> Memory allocators have to be thread safe and – in order to be performant – need to be able to serve a large number of concurrent requests from different threads.
Another approach is to create a bunch of individual allocators that all hold onto a big chunk of memory that only a small set of threads (or even one thread) use. These allocators only contend for locks with each other when they need to fetch more memory from the OS. Otherwise, they just hold onto the big slab of memory they've allocated, give it out when needed, and when it's "deallocated" they keep holding onto it instead of handing it back to the OS, under the expectation that the thread (or small pool of threads) they're managing memory for will need more again soon.
The only downside to this approach is that over time, the app ends up holding onto tons of memory it's not using right now, on the assumption it will be needed in the future.
Ever notice how Chrome eats memory like it's a three-year-old at an ice cream buffet? That performance ain't free.
I think you're misunderstanding the context and the way the allocator works. Take a look at the docs/papers on JEMalloc in general to get a sense of it, but it's already doing what you describe (this would be the threads cache that you can tune).
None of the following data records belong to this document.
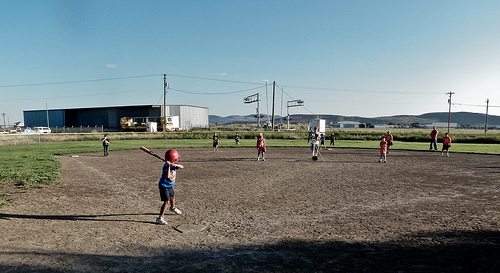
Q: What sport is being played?
A: Baseball.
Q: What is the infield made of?
A: Dirt.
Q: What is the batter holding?
A: A bat.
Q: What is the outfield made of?
A: Grass.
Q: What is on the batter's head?
A: A helmet.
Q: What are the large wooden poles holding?
A: Power lines.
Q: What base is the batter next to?
A: Home plate.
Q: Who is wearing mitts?
A: The fielders.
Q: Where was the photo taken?
A: At a baseball field.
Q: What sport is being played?
A: Baseball.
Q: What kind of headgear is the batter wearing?
A: A helmet.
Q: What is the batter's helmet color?
A: Red.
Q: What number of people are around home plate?
A: One.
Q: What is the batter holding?
A: A baseball bat.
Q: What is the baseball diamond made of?
A: Dirt.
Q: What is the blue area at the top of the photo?
A: The sky.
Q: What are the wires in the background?
A: Power lines.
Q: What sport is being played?
A: Baseball.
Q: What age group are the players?
A: Children.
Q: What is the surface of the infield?
A: Clay.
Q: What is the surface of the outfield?
A: Grass.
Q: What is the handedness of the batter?
A: Right handed.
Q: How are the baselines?
A: Worn.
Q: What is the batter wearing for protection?
A: A helmet.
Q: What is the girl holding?
A: A bat.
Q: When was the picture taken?
A: Daytime.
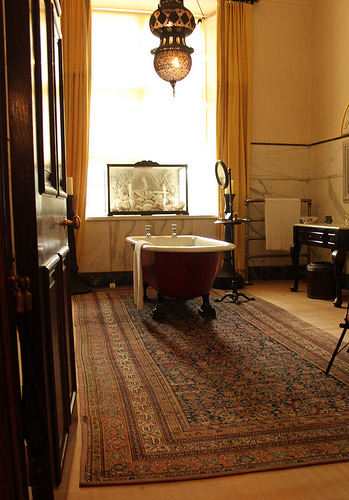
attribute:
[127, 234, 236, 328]
bathtub — red, white, freestanding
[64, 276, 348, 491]
floor — brown, wood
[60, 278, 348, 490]
rug — large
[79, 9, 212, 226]
window — large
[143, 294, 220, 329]
feet — claw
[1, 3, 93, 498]
door — wood, brown, open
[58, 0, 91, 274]
curtain — yellow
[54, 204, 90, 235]
door knob — brass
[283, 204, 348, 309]
table — dark brown, wooden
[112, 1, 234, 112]
chandelier — hanging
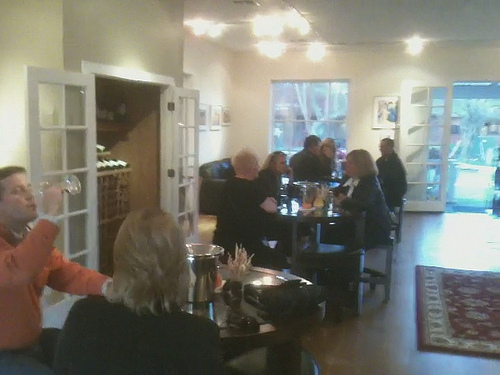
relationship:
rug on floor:
[412, 259, 499, 364] [290, 212, 498, 375]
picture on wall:
[370, 94, 402, 129] [227, 45, 499, 159]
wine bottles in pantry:
[98, 144, 132, 174] [95, 76, 164, 274]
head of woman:
[110, 208, 188, 307] [46, 205, 221, 374]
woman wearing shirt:
[329, 147, 392, 242] [337, 177, 360, 197]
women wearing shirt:
[212, 148, 278, 256] [213, 177, 265, 251]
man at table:
[1, 161, 111, 374] [188, 248, 322, 374]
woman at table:
[46, 205, 221, 374] [188, 248, 322, 374]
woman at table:
[329, 147, 392, 242] [275, 197, 342, 275]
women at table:
[212, 148, 278, 256] [275, 197, 342, 275]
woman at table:
[263, 148, 295, 196] [275, 197, 342, 275]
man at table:
[372, 137, 410, 203] [325, 169, 351, 183]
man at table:
[291, 133, 330, 180] [325, 169, 351, 183]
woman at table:
[321, 130, 338, 174] [325, 169, 351, 183]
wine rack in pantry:
[97, 138, 131, 274] [95, 76, 164, 274]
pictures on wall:
[195, 102, 235, 134] [182, 29, 227, 163]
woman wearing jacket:
[329, 147, 392, 242] [340, 178, 395, 241]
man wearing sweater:
[1, 161, 111, 374] [3, 219, 109, 349]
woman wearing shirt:
[46, 205, 221, 374] [53, 315, 219, 374]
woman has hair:
[46, 205, 221, 374] [101, 204, 191, 314]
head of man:
[0, 164, 41, 231] [1, 161, 111, 374]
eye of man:
[10, 182, 25, 199] [1, 161, 111, 374]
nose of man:
[22, 189, 38, 203] [1, 161, 111, 374]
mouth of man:
[24, 198, 43, 212] [1, 161, 111, 374]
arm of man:
[0, 215, 64, 295] [1, 161, 111, 374]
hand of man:
[41, 178, 65, 221] [1, 161, 111, 374]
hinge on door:
[164, 97, 174, 114] [171, 89, 199, 242]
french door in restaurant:
[22, 64, 99, 329] [1, 1, 499, 374]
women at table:
[212, 145, 399, 256] [275, 197, 342, 275]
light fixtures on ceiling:
[192, 10, 324, 58] [185, 2, 498, 46]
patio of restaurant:
[429, 153, 499, 199] [1, 1, 499, 374]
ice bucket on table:
[180, 237, 224, 304] [188, 248, 322, 374]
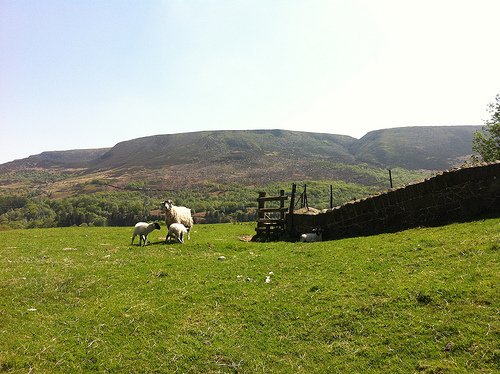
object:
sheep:
[159, 199, 193, 238]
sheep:
[164, 223, 193, 245]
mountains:
[102, 123, 354, 167]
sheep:
[129, 219, 160, 246]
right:
[478, 6, 500, 372]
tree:
[463, 94, 499, 162]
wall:
[371, 181, 496, 235]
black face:
[155, 223, 161, 230]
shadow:
[147, 237, 177, 247]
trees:
[125, 179, 143, 190]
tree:
[68, 208, 95, 226]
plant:
[4, 254, 15, 264]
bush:
[11, 201, 54, 227]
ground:
[51, 228, 89, 243]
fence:
[256, 191, 286, 240]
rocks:
[373, 196, 381, 204]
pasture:
[9, 226, 477, 361]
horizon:
[7, 125, 486, 146]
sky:
[364, 1, 496, 117]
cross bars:
[276, 188, 289, 203]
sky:
[2, 4, 306, 110]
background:
[0, 4, 497, 154]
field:
[6, 264, 499, 371]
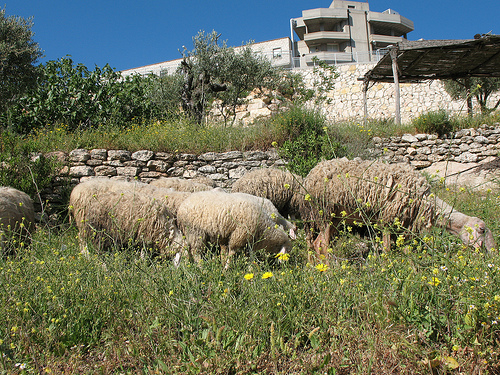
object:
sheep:
[176, 190, 296, 270]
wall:
[2, 123, 499, 205]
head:
[459, 215, 497, 254]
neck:
[431, 197, 467, 239]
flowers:
[261, 272, 273, 279]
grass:
[4, 239, 499, 373]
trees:
[187, 28, 266, 129]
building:
[92, 0, 415, 85]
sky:
[3, 2, 498, 78]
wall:
[207, 62, 500, 130]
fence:
[356, 31, 500, 138]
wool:
[291, 158, 432, 229]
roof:
[362, 35, 498, 85]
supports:
[389, 46, 402, 131]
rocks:
[129, 149, 153, 161]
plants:
[267, 321, 275, 359]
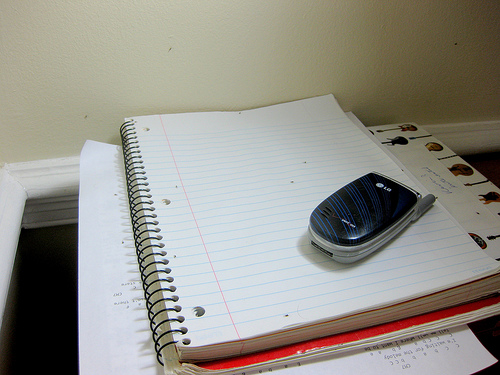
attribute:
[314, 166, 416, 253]
cellphone — old, wireless, grey, blue, silver, shiny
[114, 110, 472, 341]
notebook — open, red, orange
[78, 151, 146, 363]
sheet — white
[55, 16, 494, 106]
wall — tan, white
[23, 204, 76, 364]
surface — glass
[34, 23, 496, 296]
picture — indoor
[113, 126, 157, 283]
spiral — black, silver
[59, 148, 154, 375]
paper — white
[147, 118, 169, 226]
holes — small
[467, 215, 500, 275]
stamp — postage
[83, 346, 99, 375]
spot — white, black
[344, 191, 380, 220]
lines — blue, black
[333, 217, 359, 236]
words — white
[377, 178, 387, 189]
circle — small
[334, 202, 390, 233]
stripes — blue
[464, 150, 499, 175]
floor — brown, wood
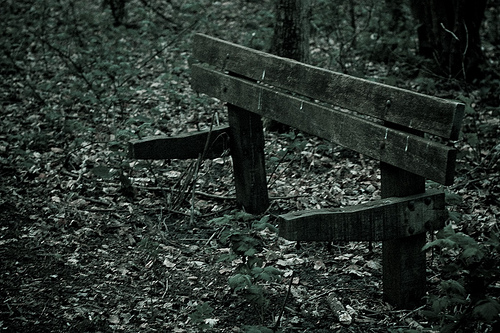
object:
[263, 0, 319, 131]
tree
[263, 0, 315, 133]
trunk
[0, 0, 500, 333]
woods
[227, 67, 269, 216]
pole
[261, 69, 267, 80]
mark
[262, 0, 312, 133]
bark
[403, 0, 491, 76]
tree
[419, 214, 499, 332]
plant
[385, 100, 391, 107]
bolts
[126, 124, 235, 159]
wood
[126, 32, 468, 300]
bench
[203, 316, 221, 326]
leaves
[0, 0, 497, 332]
ground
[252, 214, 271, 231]
leaves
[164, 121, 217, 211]
branches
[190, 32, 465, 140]
slats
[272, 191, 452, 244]
wood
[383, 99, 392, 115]
lag bolt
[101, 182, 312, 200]
stick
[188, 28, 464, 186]
seat back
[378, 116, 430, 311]
pole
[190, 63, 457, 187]
slat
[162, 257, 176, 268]
leaf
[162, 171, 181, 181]
leaf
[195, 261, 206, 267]
leaf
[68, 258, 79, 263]
leaf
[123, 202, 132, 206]
leaf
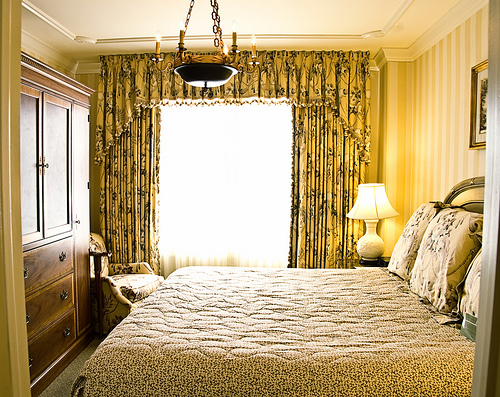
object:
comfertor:
[70, 265, 478, 395]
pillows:
[459, 249, 483, 345]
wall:
[405, 8, 484, 206]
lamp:
[151, 0, 259, 88]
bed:
[68, 175, 485, 395]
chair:
[89, 232, 165, 333]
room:
[0, 0, 499, 394]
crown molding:
[22, 1, 490, 61]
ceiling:
[19, 1, 459, 60]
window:
[155, 101, 293, 278]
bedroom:
[1, 2, 499, 394]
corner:
[20, 42, 150, 343]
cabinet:
[17, 49, 98, 397]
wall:
[21, 45, 75, 78]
This reduces the need for locking in exchange for less memory efficiency; what this post is talking about is efforts to improve the efficiency of the remaining synchronization.
Any thread-safe allocator is constantly fighting to be as efficient as possible with its synchronization, because that allows it reduces the amount of trading memory for concurrency/efficiency.
...and while Chrome's PartitionAlloc is different from Firefox's modified JEMalloc, there's a lot of similarity in how the two allocators try to manage concurrency.
You can see the relevant code from the links. It's all in memory/build/Mutex.h. On windows it uses critical sections and on non-Darwin systems it uses pthread mutexes.